Transcribe the data below verbatim from the line with "right ear: (99, 36)" to the line with "left wrist: (142, 72)". Include both of those lines.

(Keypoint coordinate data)
##############################

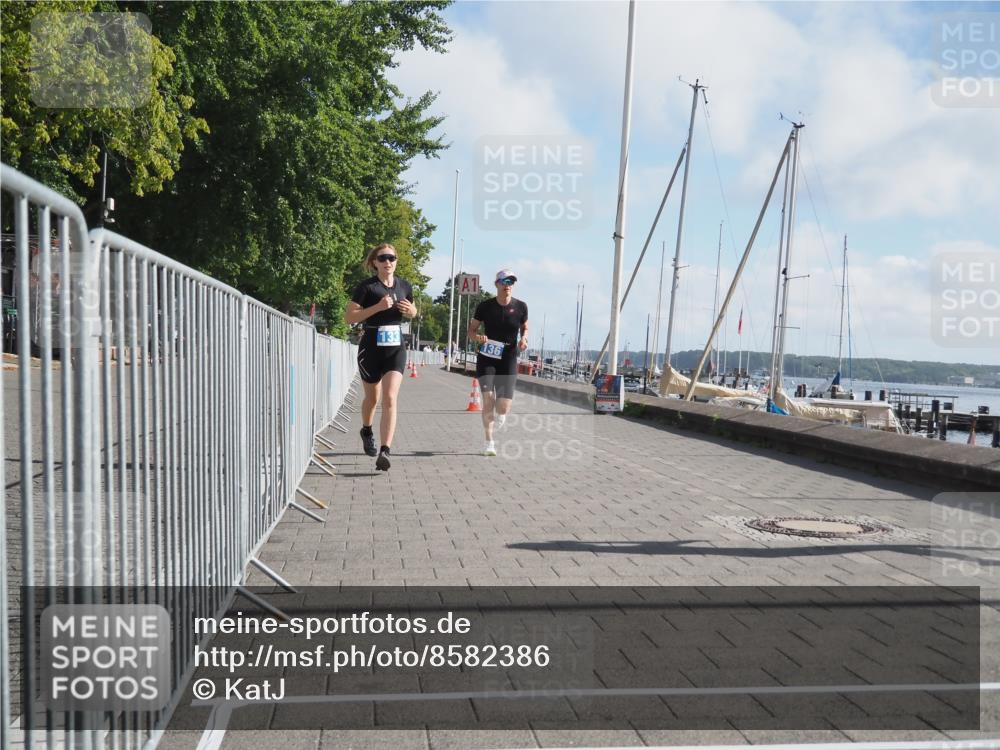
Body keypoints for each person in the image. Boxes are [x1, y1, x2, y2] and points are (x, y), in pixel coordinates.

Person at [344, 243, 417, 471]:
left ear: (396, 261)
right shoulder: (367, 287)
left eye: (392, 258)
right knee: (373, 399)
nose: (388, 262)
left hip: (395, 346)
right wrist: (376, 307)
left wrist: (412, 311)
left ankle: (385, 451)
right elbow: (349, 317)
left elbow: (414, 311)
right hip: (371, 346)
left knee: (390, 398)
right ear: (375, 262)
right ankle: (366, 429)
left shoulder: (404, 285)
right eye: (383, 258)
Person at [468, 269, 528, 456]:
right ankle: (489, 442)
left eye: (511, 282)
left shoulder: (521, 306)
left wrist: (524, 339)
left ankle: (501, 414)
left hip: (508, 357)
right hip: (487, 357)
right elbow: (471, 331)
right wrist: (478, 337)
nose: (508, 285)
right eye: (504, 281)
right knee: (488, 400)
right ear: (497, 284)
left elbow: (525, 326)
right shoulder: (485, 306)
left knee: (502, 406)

##############################

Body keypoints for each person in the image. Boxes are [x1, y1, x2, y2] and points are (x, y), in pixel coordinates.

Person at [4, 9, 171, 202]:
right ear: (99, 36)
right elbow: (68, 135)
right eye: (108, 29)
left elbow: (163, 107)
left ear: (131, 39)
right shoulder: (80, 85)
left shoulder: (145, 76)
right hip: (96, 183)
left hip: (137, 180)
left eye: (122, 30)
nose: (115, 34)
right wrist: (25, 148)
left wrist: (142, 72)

##############################

→ **Answer space**:
right ear: (99, 36)
right elbow: (68, 135)
right eye: (108, 29)
left elbow: (163, 107)
left ear: (131, 39)
right shoulder: (80, 85)
left shoulder: (145, 76)
right hip: (96, 183)
left hip: (137, 180)
left eye: (122, 30)
nose: (115, 34)
right wrist: (25, 148)
left wrist: (142, 72)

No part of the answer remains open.